Supplied passage |
Why I Switched to Telemundo’s World Cup Coverage and your customers could be switching from you.
Last week, I wrote an article explaining why I didn’t think the United States would win the World Cup.
It wasn’t really about football.
It was about culture.
Football is woven into everyday life in countries like England, Argentina, Brazil, France, and, unexpectedly, Cape Verde. You feel it in the streets, the conversations, and the way people talk about the game. They don’t simply watch football. They live it.
Then Cape Verde happened.
They became everyone’s second favorite team, not because they had the biggest stars, but because they played with freedom, joy, and confidence. They reminded people why they fell in love with football in the first place.
This weekend, I watched Owen Wilson being interviewed before the U.S. match. Smiling, he said, “Game recognizes game,” when talking about the Telemundo coverage.
I’ve been thinking about that line ever since.
I try to watch every Inter Miami match but sometimes life gets in the way.
Like every football supporter, I spend the drive home avoiding my phone. No notifications. No social media. No score alerts. I want to experience the replay exactly as if the match were unfolding live.
Then I open Apple TV. The score is sitting right beside the replay. Game = ruined.
Every football supporter knows the drill. You cover part of the screen with your hand, squint through your fingers, and try to press Play before the final score is revealed.
This is the clue that the person who designed it wasn’t a football supporter. Hell, they probably never played sports.
Then there’s Fox. Nobody complains about commercials at halftime. That’s part of the game.
The hydration break is different. The match is still alive. Managers reorganize. Players gather around the coach. The cameras capture conversations that often explain everything you’re about to see over the next twenty minutes.
Fox saw another advertising opportunity. I saw three minutes of football disappear.
Too often, the broadcast returned after play had already restarted. The restart was gone. The tactical adjustment was gone. Part of the story had disappeared.
So I switched to Telemundo. Not because I speak Spanish. Because they understand why I’m watching.
Years ago, while I was a broker at CBRE, a software company asked me to test a new CRM built specifically for commercial real estate.

Dataset section |
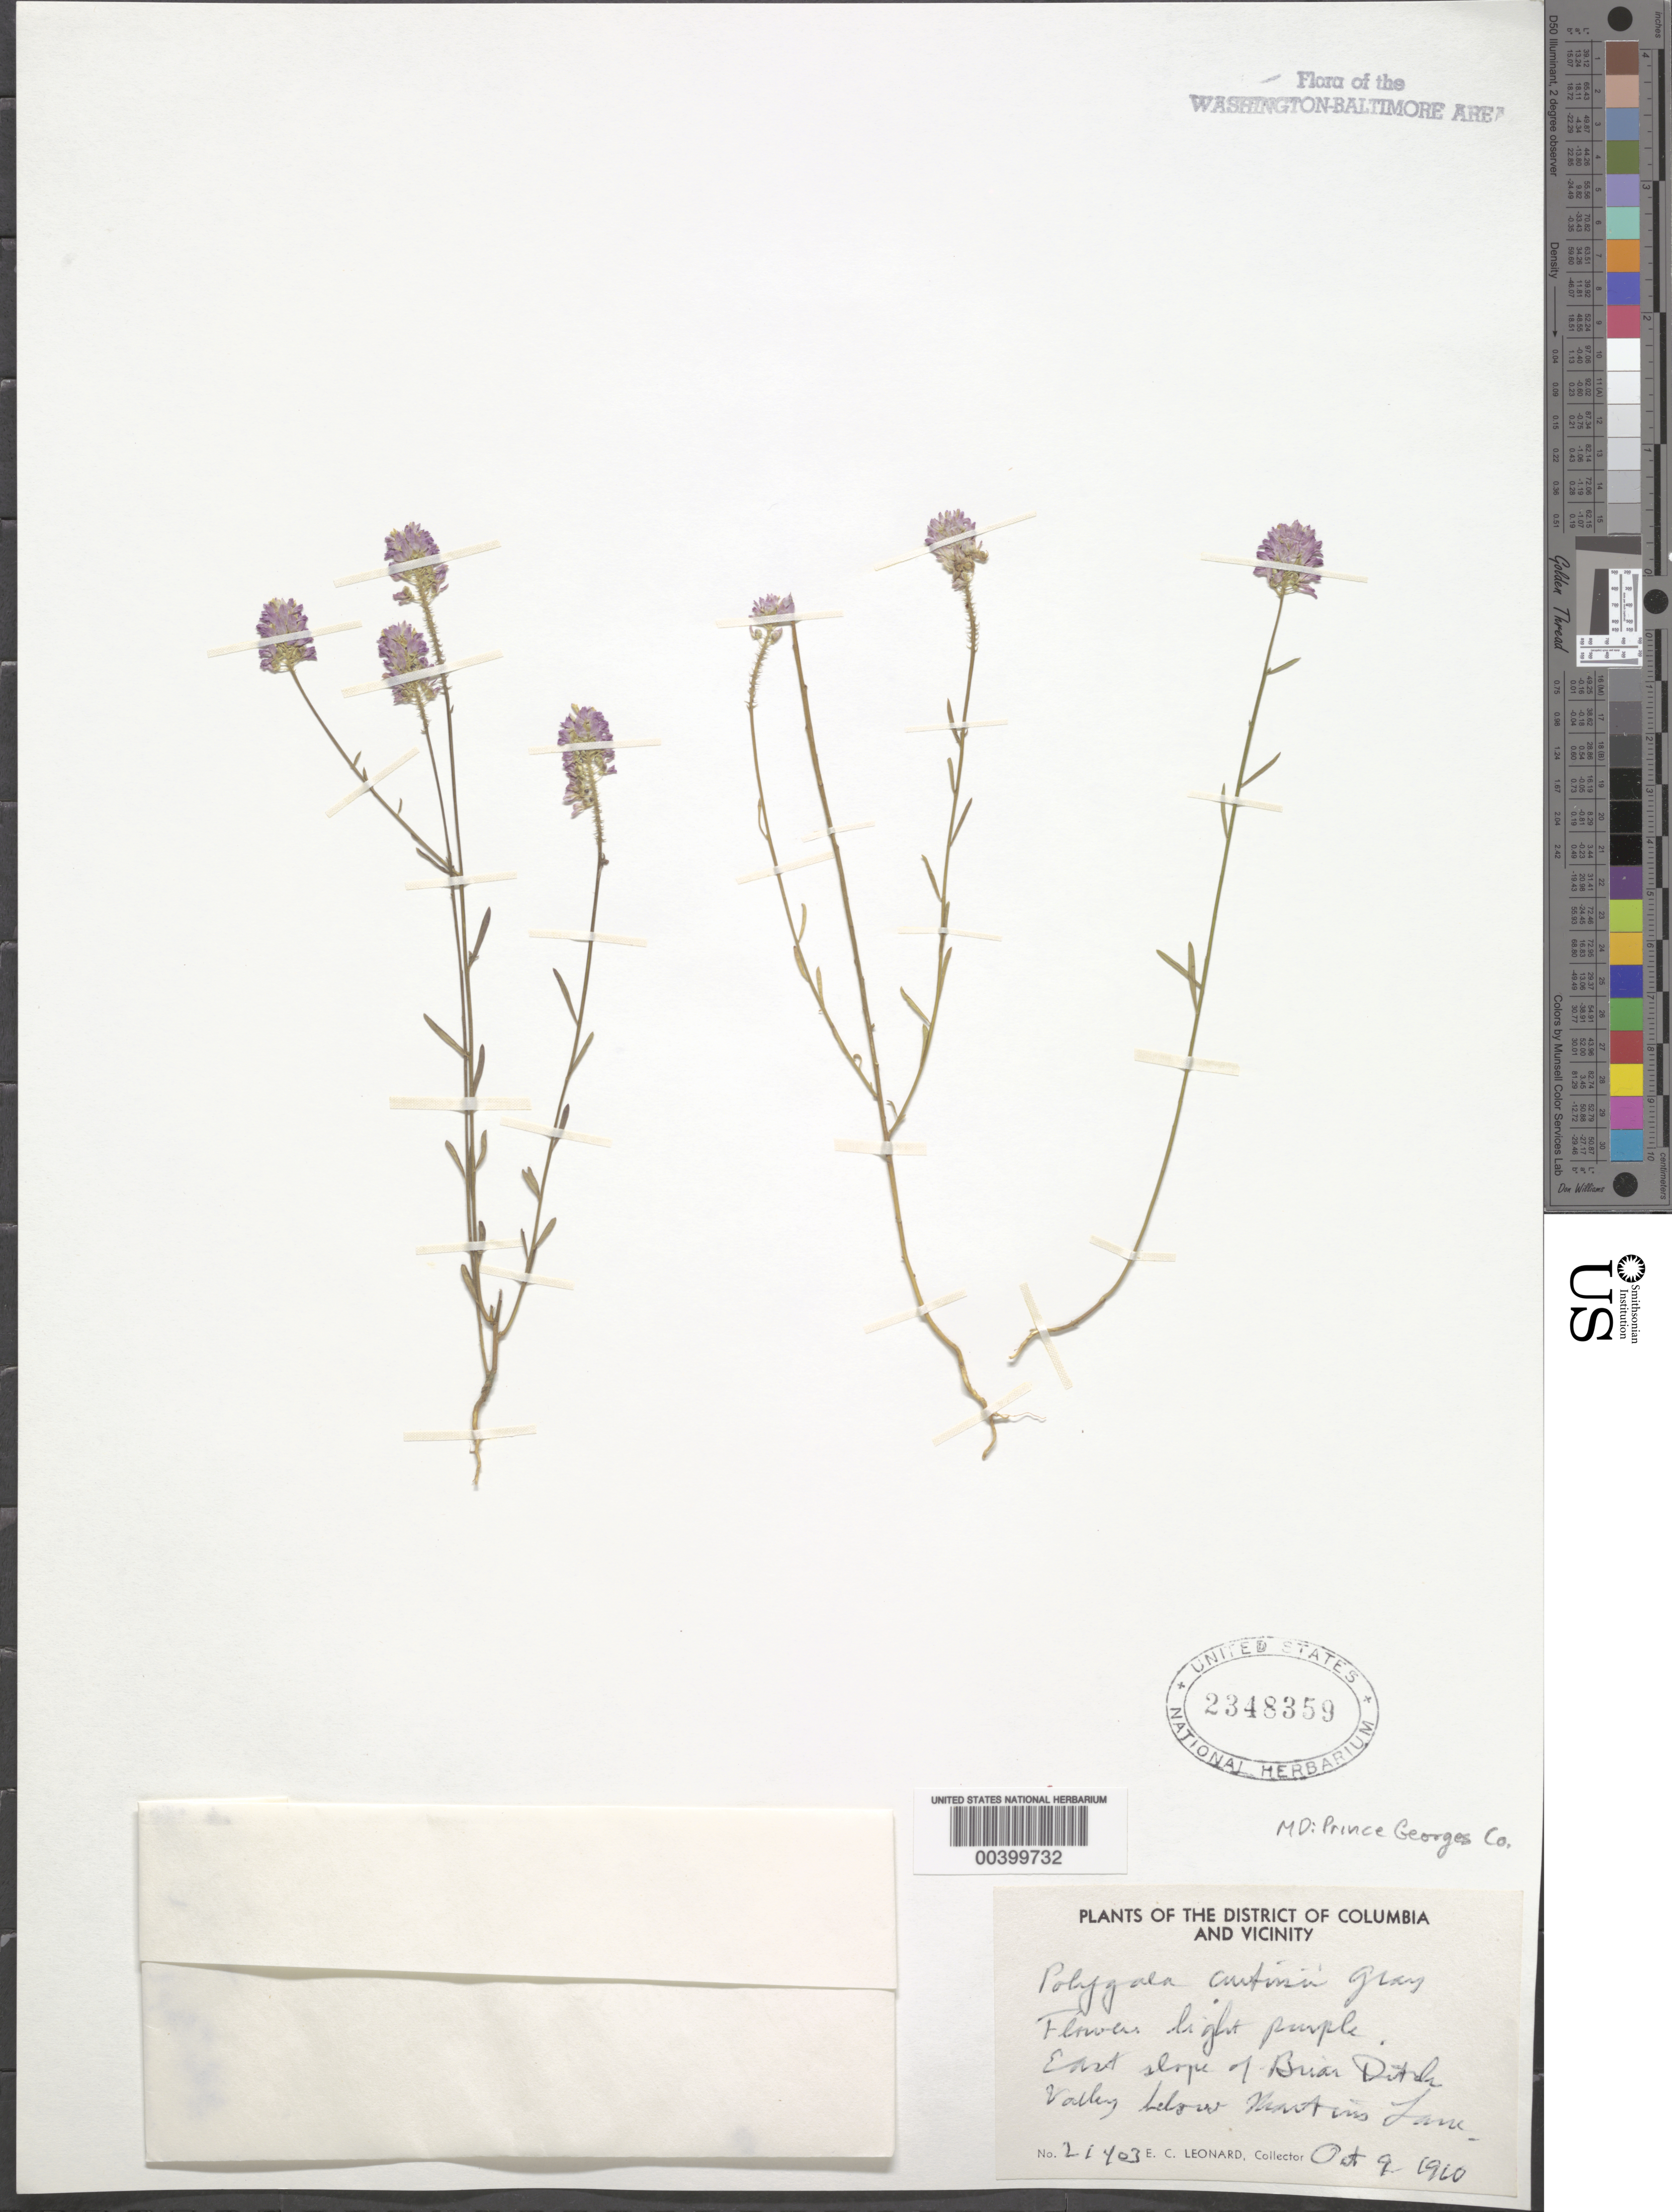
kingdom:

Work instructions | Extend the essay about switching to Telemundo's World Cup coverage, starting right after its last sentence, which ends "a new CRM built specifically for commercial real estate."

Task answer |
On paper it looked outstanding. Then I started using it.
The property record lived on one screen. The owner was somewhere else. The tenant couldn’t be connected. The listing broker couldn’t be connected.
I asked the developer whether the listing broker could be linked to the property.
He looked genuinely puzzled.
“Why would you want another broker attached to a property?”
At that moment, I realized we weren’t talking about the same business.
A broker doesn’t see a property as a record. A broker sees relationships. Who owns it? Who financed it? Who leased it? Who listed it last time? Who looked at it six months ago?
Those relationships are the work.
The software had captured the data. It had missed the workflow.
That wasn’t a criticism of the developer. It was simply obvious he had never lived the day to day life of a commercial real estate broker.
The company never gained traction. Looking back, it didn’t lack features. It lacked someone on the team who had actually lived the job.
That’s what Apple, Fox, and that CRM all have in common.
The score beside the replay. The commercial during the hydration break. The disconnected property record. None of those decisions is catastrophic. Each one is a tiny signal that quietly asks the customer the same question:
Do these people really understand my world?
Customers answer that question much faster than most companies realize. Not because of one big decision. Because of a hundred small ones.
They’re not just details. They’re evidence — of whether you’ve lived alongside your customers or merely want to monetize them.
Game recognizes game.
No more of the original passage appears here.